• Work order 1: Which people does the article on Border Force militarization name as having died?
• Work order 2: Repeat the passage of the Border Force article from "A report by" to "against public protest.".

• Extracted text:
=== Begin Enclosure ===

UK Border Force is in effect under military command, report says
The UK Border Force is in effect under military command, reflecting a wider increase of 'hyper-militarisation' in policing, according to a new report on international law enforcement.
A report by the Institute of Race Relations (IRR), timed to coincide with the fifth anniversary of George Floyd's death, says the 21st century has seen the emergence of paramilitary and 'political' policing across Europe, employed at borders, during civil unrest and against public protest.
It cites the Home Office's 2020 request for Ministry of Defence (MoD) support and the creation within the Border Force of a new post of clandestine Channel threat commander as evidence of the Channel becoming 'hyper-militarised'.
Liz Fekete, the director of the IRR and the report's author, said: 'What they have begun at the border does not end at the border.
'First, the government portrays asylum seekers arriving in small boats in an already militarised Channel as a national security threat. The plan to allow French police to push back boats in the Channel can only lead to more injuries, more deaths.
'Second, we know that plastic bullets (still used in Northern Ireland) have already been authorised for use at the Notting Hill carnival and BLM (Black Lives Matter) protests of 2020 and that, since then, BLM protests have been subjected to baton charges, horse charges and pepper spray, and that student occupations for Palestine have been violently suppressed.
'Third, we know that discrete firearms units have been created within crime fighting units (recall the deaths of Mark Duggan and Chris Kaba) and that Jean Charles de Menezes died as a result of the 'shoot to kill' approach of Operation Kratos.
'This is why we are saying to the government today that 'it's time to take stock'. For this is demonstrably not policing by consent.'
The report says the MoD's oversight for policing small-boat crossings in the Channel has 'effectively [put] elements of the UK Border Force under military command'. In support of this analysis, it also highlights Keir Starmer's announcement last year that he was giving Border Security Command counter-terrorism powers to deal with people-smuggling, and Drone Watch UK's written evidence to the House of Commons defence committee in which it said that the Channel had been militarised through the use of military-grade drones.

=== End Enclosure ===

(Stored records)
=== Begin Enclosure ===

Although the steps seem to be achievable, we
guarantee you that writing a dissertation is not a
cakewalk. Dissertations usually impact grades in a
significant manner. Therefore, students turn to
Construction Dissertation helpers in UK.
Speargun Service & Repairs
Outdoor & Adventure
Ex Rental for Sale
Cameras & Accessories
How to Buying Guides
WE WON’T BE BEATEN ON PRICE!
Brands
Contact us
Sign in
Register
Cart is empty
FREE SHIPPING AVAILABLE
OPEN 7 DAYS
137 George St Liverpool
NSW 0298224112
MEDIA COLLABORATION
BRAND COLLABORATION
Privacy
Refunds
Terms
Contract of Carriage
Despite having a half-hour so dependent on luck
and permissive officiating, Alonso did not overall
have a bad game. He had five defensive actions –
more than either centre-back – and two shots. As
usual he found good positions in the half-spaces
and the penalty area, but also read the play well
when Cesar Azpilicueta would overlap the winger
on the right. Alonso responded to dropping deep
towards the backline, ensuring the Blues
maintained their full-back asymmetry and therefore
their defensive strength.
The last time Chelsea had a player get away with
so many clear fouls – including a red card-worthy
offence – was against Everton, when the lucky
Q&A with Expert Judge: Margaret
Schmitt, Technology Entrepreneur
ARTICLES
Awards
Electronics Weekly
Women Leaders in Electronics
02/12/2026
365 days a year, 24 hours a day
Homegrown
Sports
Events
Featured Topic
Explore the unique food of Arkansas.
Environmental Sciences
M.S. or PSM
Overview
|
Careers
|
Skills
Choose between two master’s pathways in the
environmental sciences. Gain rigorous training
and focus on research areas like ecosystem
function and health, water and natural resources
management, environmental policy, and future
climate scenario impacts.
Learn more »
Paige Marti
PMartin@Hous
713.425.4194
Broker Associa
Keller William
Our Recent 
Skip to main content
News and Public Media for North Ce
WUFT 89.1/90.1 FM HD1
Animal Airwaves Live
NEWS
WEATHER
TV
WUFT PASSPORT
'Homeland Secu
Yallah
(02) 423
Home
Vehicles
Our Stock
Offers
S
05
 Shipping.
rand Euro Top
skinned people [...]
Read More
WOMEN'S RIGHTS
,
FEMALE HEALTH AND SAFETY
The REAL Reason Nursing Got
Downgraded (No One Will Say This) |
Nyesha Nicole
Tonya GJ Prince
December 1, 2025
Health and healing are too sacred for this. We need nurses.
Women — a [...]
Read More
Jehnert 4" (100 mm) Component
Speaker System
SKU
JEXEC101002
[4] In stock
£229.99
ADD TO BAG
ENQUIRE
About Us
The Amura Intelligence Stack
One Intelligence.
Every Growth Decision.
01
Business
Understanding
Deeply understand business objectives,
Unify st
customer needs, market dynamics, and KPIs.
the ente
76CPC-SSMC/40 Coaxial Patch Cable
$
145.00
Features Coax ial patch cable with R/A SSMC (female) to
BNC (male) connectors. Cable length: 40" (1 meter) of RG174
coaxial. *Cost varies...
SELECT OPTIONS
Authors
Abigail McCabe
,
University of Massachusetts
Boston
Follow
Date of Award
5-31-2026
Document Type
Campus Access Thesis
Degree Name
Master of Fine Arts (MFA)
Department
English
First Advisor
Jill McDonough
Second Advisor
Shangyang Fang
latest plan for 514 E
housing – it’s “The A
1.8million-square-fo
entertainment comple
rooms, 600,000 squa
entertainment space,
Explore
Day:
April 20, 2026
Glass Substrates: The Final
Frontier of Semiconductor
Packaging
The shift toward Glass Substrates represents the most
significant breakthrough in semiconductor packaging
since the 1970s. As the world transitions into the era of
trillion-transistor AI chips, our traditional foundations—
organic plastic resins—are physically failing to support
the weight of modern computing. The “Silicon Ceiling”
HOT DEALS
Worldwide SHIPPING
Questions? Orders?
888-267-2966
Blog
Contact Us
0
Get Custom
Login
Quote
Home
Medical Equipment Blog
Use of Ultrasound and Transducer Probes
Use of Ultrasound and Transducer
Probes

=== End Enclosure ===

• Written solution 1: George Floyd, Mark Duggan, Chris Kaba, Jean Charles de Menezes

• Written solution 2:
A report by the Institute of Race Relations (IRR), timed to coincide with the fifth anniversary of George Floyd's death, says the 21st century has seen the emergence of paramilitary and 'political' policing across Europe, employed at borders, during civil unrest and against public protest.